In TypeScript, interfaces only check the instance side of classes, so anything that’s related to the static side of classes isn’t checked. For example, if we have the following code:

interface PersonInterface {  
  new (name: string, age: number);  
}

class Person implements PersonInterface {      
  constructor(name: string, age: number) {}  
}

We would get the error “Class ‘Person’ incorrectly implements interface ‘PersonInterface’. Type ‘Person’ provides no match for the signature ‘new (name: string, age: number)” since the static side of a class can’t be checked by an interface, and the constructor is on the static side. Instead we have to add different interfaces for each part of the static side. We can do this like in the code below:

interface PersonConstructor {  
  new (name: string, age: number): PersonInterface;  
}

interface PersonInterface {  
  name: string;  
  age: number;  
  greet(name: string): void;  
}

const createPerson = (ctor: PersonConstructor, name: string, age: number): PersonInterface =>{  
  return new ctor(name, age);      
}

class Person implements PersonInterface {      
  name: string;  
  age: number;  
  constructor(name: string, age: number) {  
    this.name = name;  
    this.age = age;  
  }  
  greet(name: string) {  
    console.log(`Hello ${this.name}. You're ${this.age} years old.`)  
  }  
}

let person = createPerson(Person, 'Jane', 20);  
console.log(person);

With the code above, the PersonInterface only has the public members, which are name , age , and the greet method. This forces us to implement these members in our Person class.

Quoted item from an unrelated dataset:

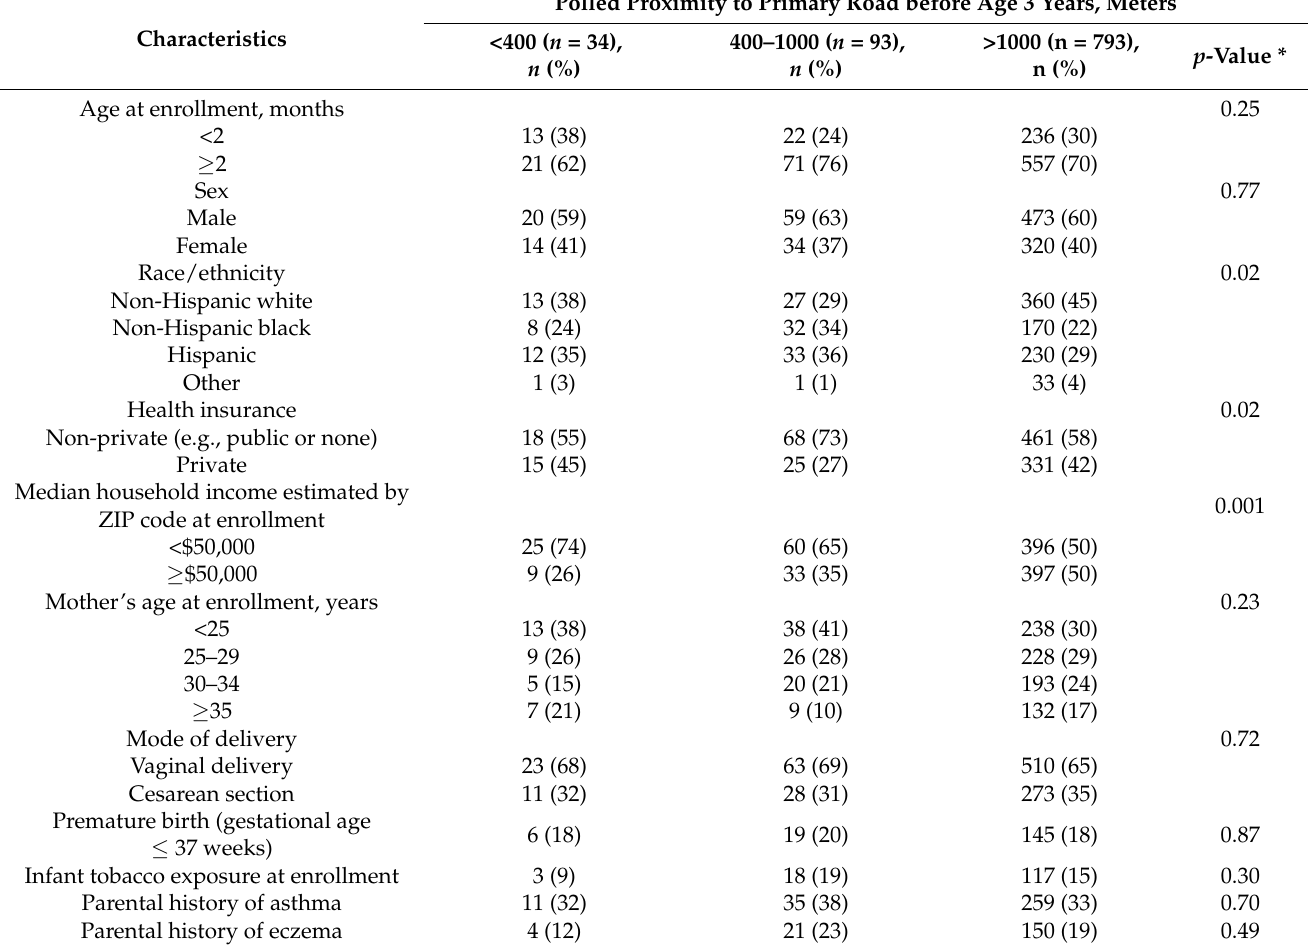
Table 2. Participant characteristics by categories of pooled proximity to primary roads before age 3 years.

The constructor isn’t checked by the PersonInterface since it’s a static member. We leave the check for that in the createPerson function. In createPerson, we check that the ctor parameter implements the PersonConstructor correctly, since we have the new method with the name and age parameters in the signature and we checked that it returns a PersonInterface which means that the constructor is returning an instance of some class that implements the PersonInterface . The code above will be accepted by the TypeScript compiler since we checked the static side separately from the instance side since we created the createPerson to let us check the static side, which is the constructor .

Another powerful feature of TypeScript is that we can use interfaces to check what we implemented in our classes by using interfaces. It’s useful for checking non-static members of a class. However, for static members like constructor , we have to check them outside the interface that we use for implementing classes since they can’t check for static members like the constructor method.